US strikes $375M deal with Eli Lilly for potential COVID-19 drug

The US government has agreed to pay $375 million to Eli Lilly for 300,000 doses of its experimental COVID-19 antibody treatment, a drug similar to a treatment that President Trump received.

Lilly will start delivering the doses within two months of receiving an emergency use authorization from the Food and Drug Administration, the company said.

After that, the government has an option to buy an additional 650,000 vials for $812.5 million, the Department of Health and Human Services said in a statement.

Chief Executive David Ricks said in statement on the company’s website that the United States and other wealthy nations would pay $1,250 per dose for the drug.

The US government said separately it would provide the treatment free to Americans.

Middle-income countries will get a steep discount, while the poorest nations will pay only marginal costs, Rick said, adding that the company plans to strike purchase deals with governments while supply is constrained.

While vaccines are seen as critical to ending the pandemic, governments are increasingly looking at effective treatments to slow the spread of the virus and kick-start economic activity.

Lilly expects a modest financial return from the treatments by the end of 2021.

The US government has also signed deals with AstraZeneca and Regeneron Pharmaceuticals for their antibody therapies, under Trump administration’s Operation Warp Speed program aimed at speeding up COVID-19 treatments and vaccines.

The deal with Regeneron covers the cost of manufacturing, while the deal for AstraZeneca’s antibody, which is yet to be tested in late-stage trials, also includes support for development.

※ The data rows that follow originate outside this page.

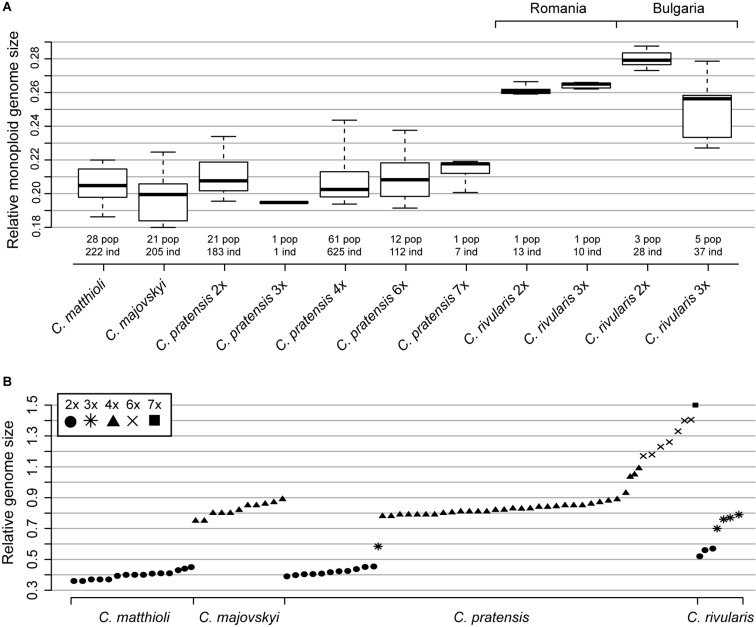
Genome size variation among and within Cardamine matthioli, C. majovskyi, C. pratensis, and C. rivularis.
(A) Relative monoploid genome size (Cx value, following the terminology of Greilhuber et al., 2005) of the species and cytotypes studied. Boxes show interquartile range, and whiskers are extended to the 5th and 95th percentiles. (B) Relative genome size (2C) of the species under study (population mean values). Only representative populations are plotted. The fluorescence intensity of the internal standard Solanum lycopersicum (2C = 1.96 pg) was set to a unit value. Values given under C. rivularis 3x from Bulgaria most likely include both autotriploids of C. rivularis and hybrids between C. rivularis and C. matthioli (see the text for further explanations). Detailed population-, cytotype-, and species-level values are listed in Supplementary Data 1 and Supplementary Table 2.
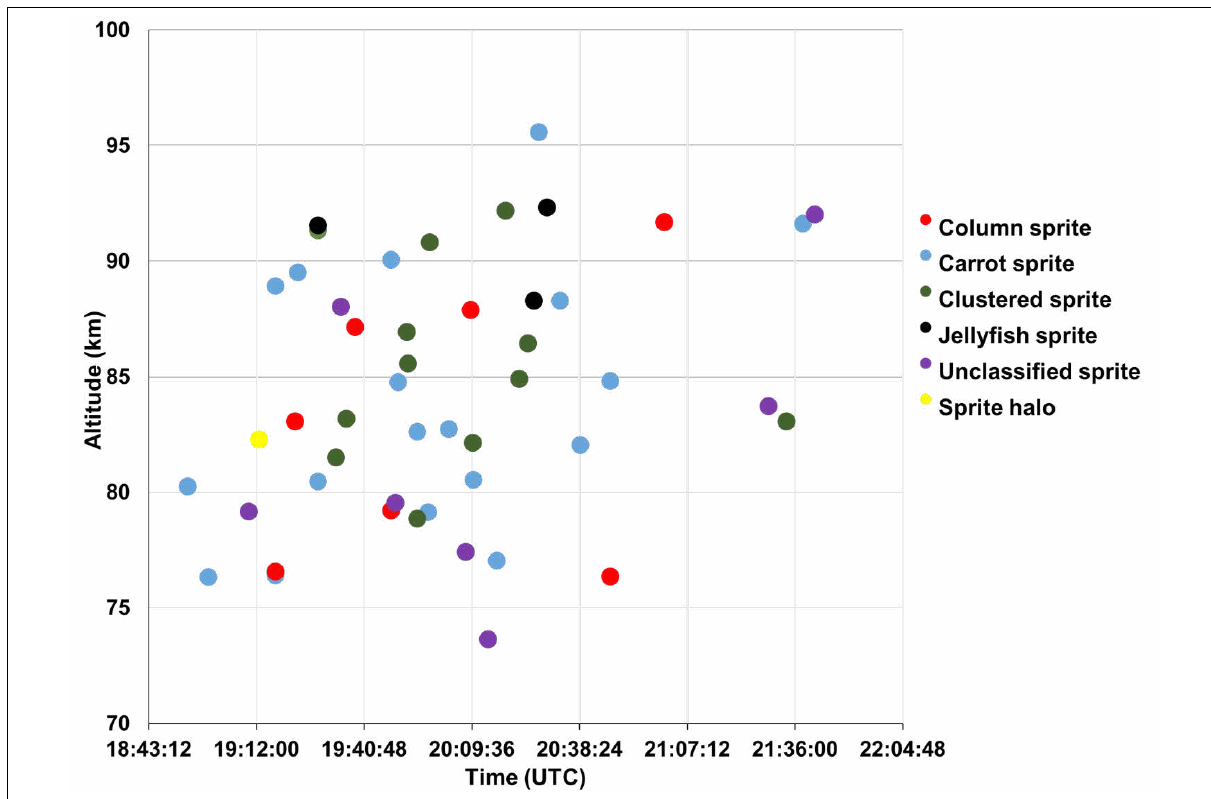
Figure 3: The top altitude of the 48 sprites with respect to the time at which they were observed during the 2016 sprites campaign.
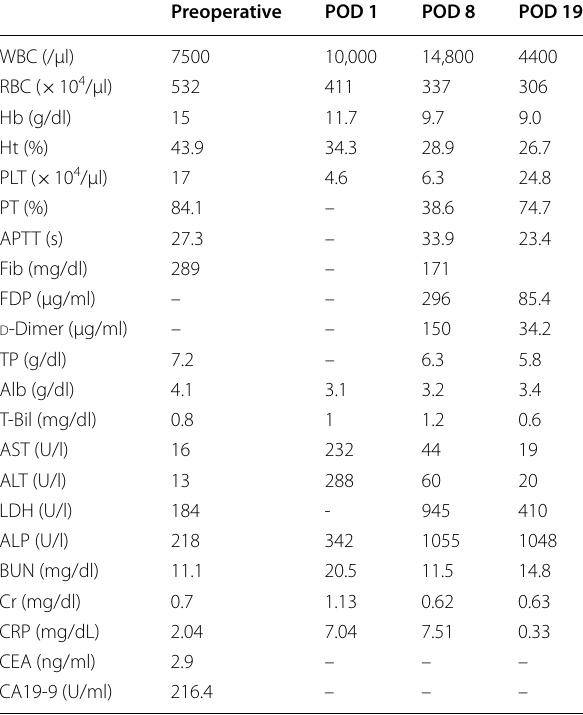
POD postoperative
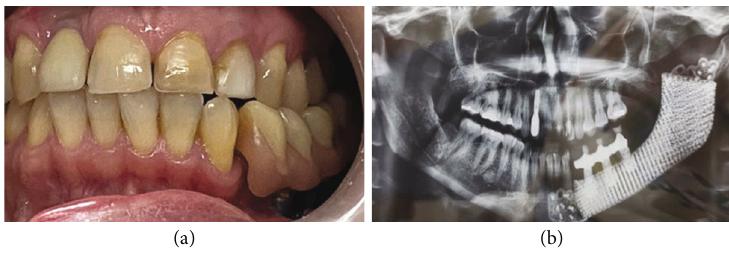
Figure 5: Intraoral view and radiograph after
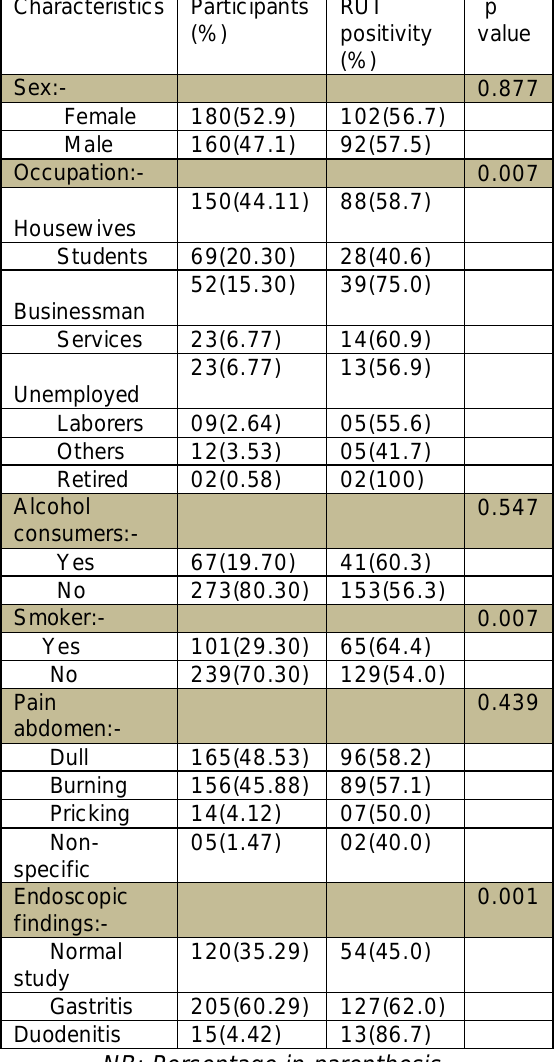
Table 2. RUT positivity, Demographic,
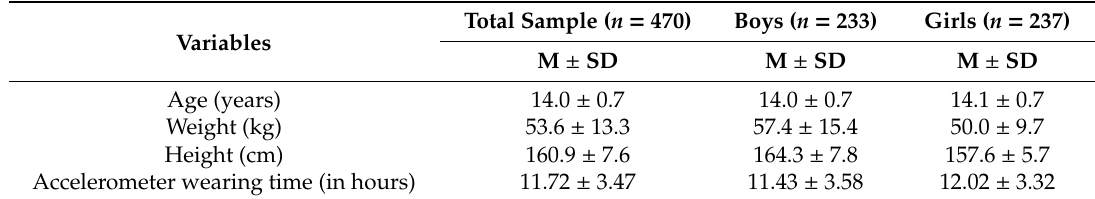
Table 1. Demographic characteristics of study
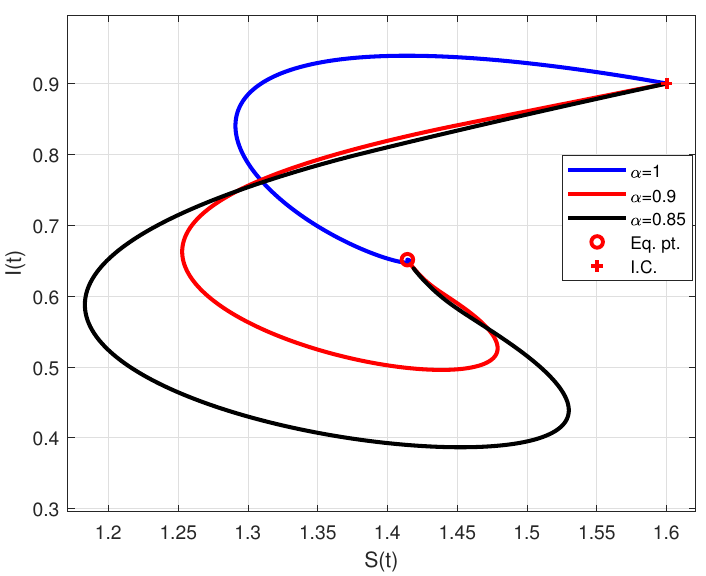
Figure 3. Phase portrait of the model (5) with different α = 0.85,0.9,1 values, the Holling type III function response and the set of parameters Ψ = 0.75, µ = 0.3, η = 0.1, β = 0.3, ρ = 0.15, δ = 0.05 and τ = 0.1. The solutions with the initial condition (I.C.) ( S ( 0 ) , I ( 0 )) = ( 1.6,0.6 ) converges asymptotically to the endemic steady-state solution E ∗ = ( S ∗ , I ∗ ) = ( 1.4142,0.6515 )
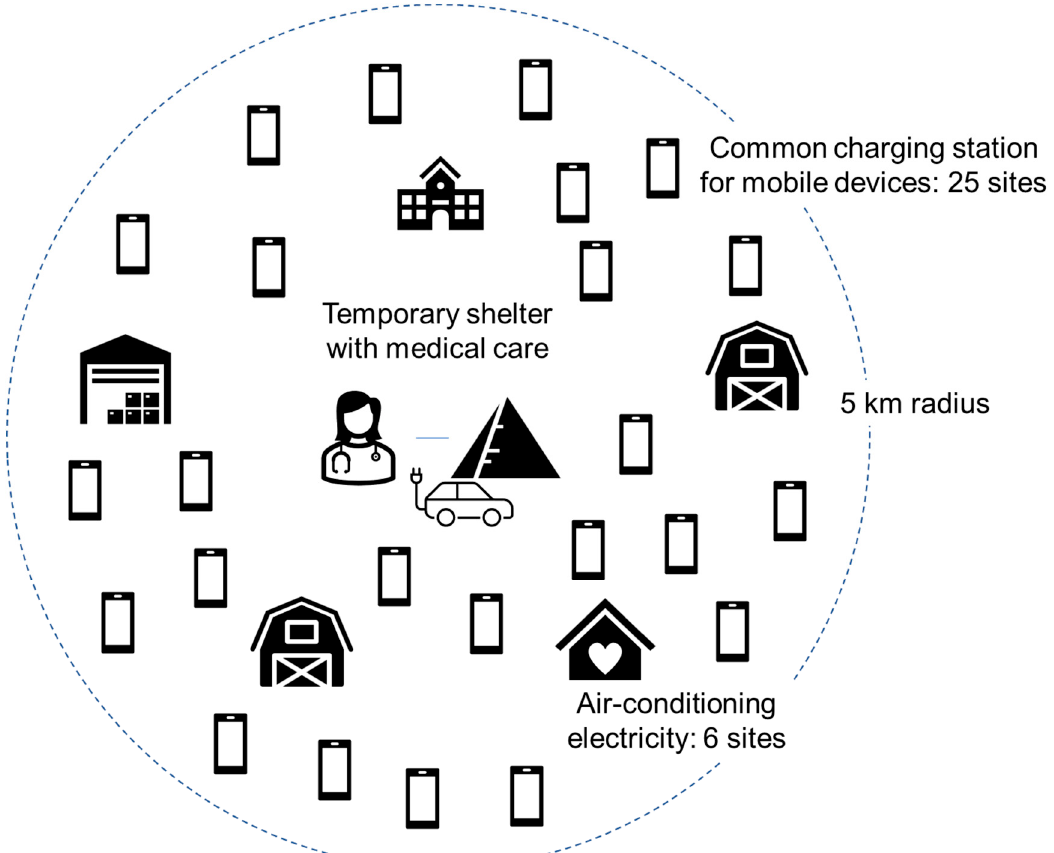
Figure 2. Resilience facilities in addition to the standard facilities in Figure 2, powered by voluntary electricity contributions from SEVs and VIPVs. Table 3. Energy demand by time of day in resilience facilities supported by VIPV.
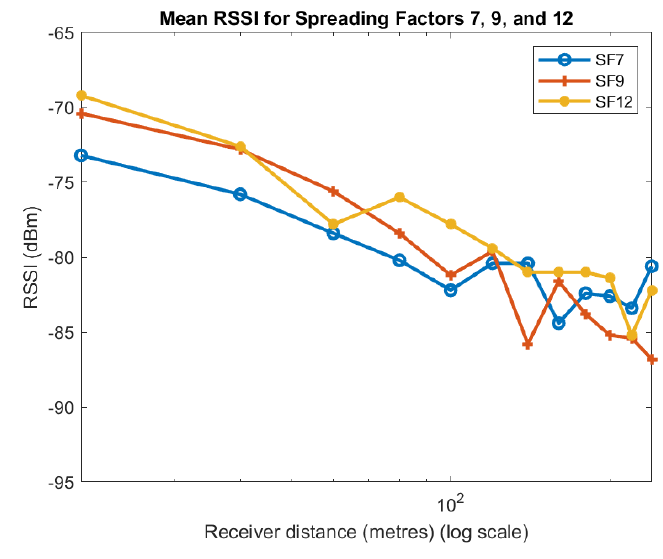
Figure 7. Effect of SF on RSSI.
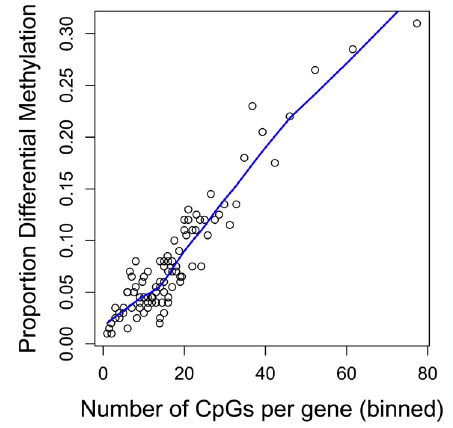
Figure 12. Bias resulting from different numbers of CpG probes in different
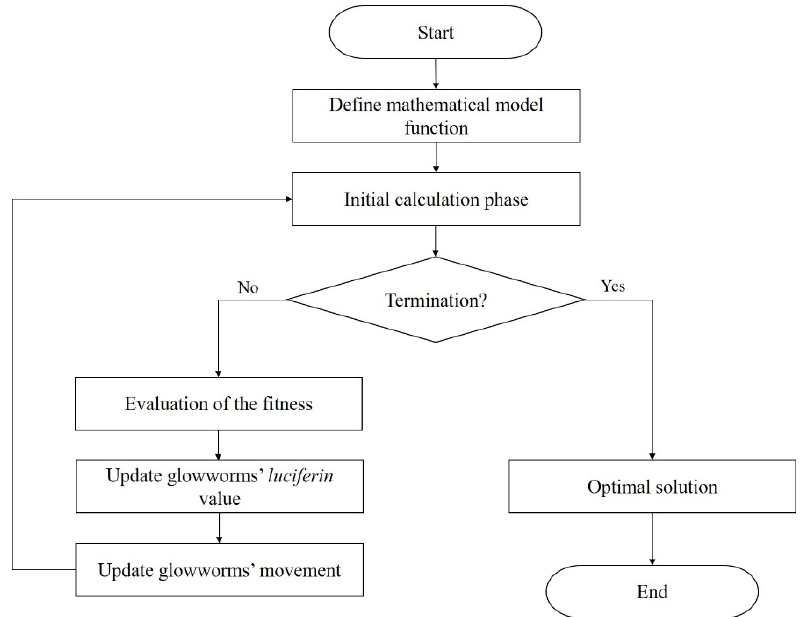
Figure 7 . Flowcharts of GA optimization process implemented by Hanid et al. [34], adapted from [34].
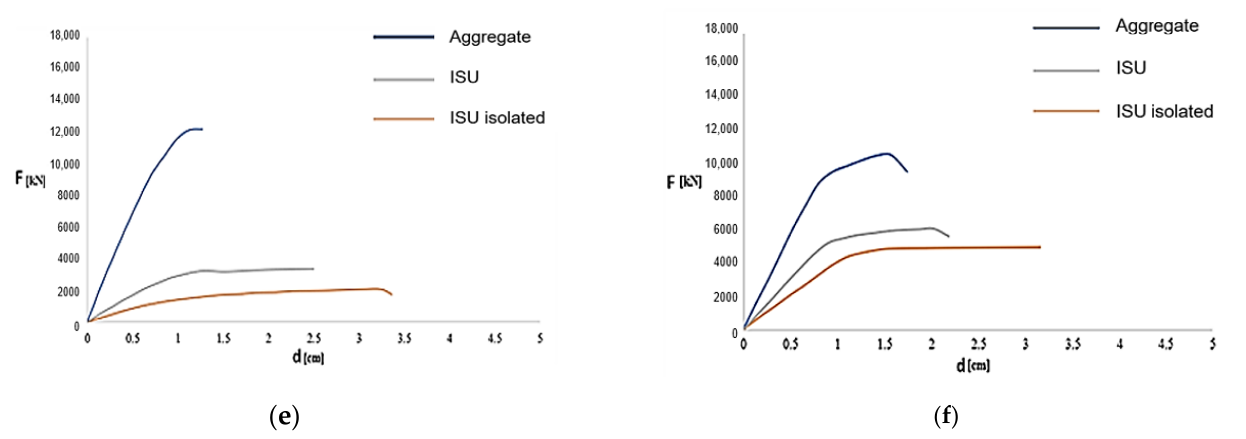
Figure 10. Pushover curves of the worst analysis scenarios for the whole aggregate ( a , b ), the intermediate structural units in aggregate (ISU) ( c , d ), and the isolated (ISU isolated) ( e , f ) configurations.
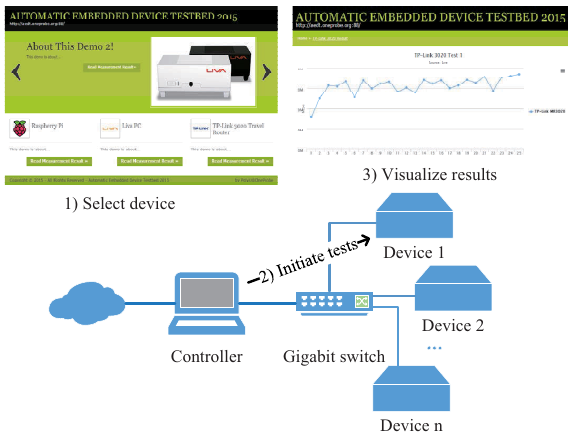
Figure 1: The testbed setup and test flow.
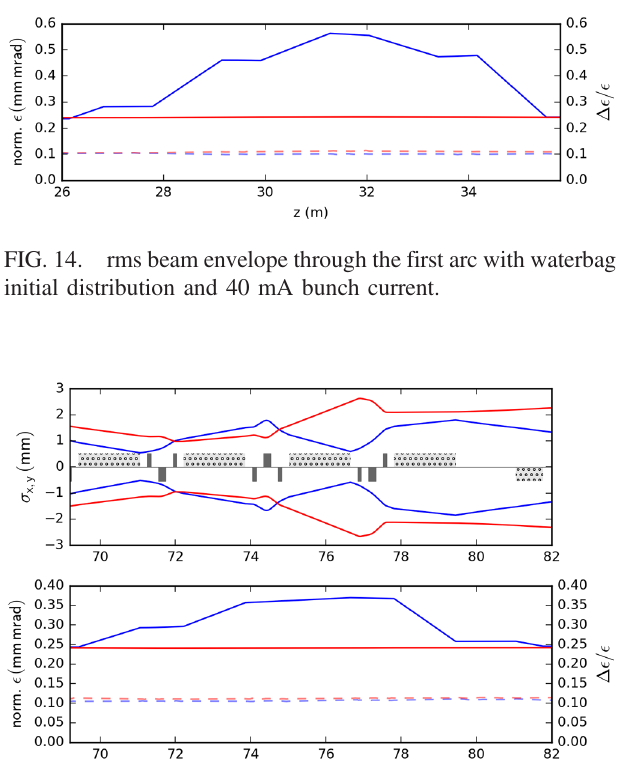
FIG. 17. rms beam statistics from the first-pass LINAC entrance to the second-pass LINAC exit with 20 mA bunch current and a waterbag initial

Lilly submitted a request to the FDA earlier this month for emergency use authorization of the drug to treat mild to moderate COVID-19 patients.

The drug had a recent setback after it failed to show benefits in hospitalized patients, but has shown success in earlier use in patients.

In addition, Reuters reported that US drug inspectors uncovered serious quality control problems at an Eli Lilly plant that was ramping up to make the therapy.